About this exercise: List every line in the records that contains the word "jours", copying each line in full. Matches must have the same uppercase and lowercase letters.

Records for this task:
[Start of section]

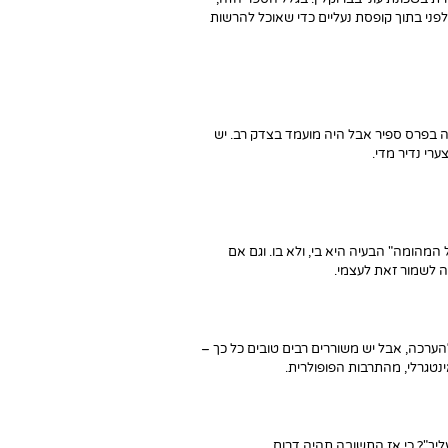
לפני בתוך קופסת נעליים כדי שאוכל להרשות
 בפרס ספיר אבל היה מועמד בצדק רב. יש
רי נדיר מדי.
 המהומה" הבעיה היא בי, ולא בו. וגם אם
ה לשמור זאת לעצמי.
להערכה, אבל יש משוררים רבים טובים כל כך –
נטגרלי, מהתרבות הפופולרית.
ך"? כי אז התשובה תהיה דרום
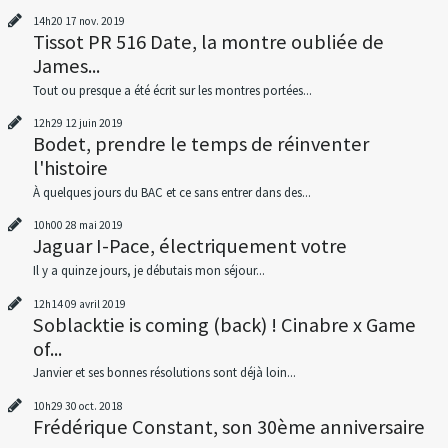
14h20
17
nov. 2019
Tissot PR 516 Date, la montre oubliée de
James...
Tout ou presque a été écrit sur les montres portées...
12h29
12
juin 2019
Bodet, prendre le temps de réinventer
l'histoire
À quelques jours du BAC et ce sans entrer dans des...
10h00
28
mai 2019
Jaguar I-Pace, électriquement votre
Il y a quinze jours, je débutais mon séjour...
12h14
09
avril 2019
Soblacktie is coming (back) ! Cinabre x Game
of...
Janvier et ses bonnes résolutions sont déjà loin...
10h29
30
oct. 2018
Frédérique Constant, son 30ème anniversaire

[End of section]

Written response:
À quelques jours du BAC et ce sans entrer dans des...
Il y a quinze jours, je débutais mon séjour...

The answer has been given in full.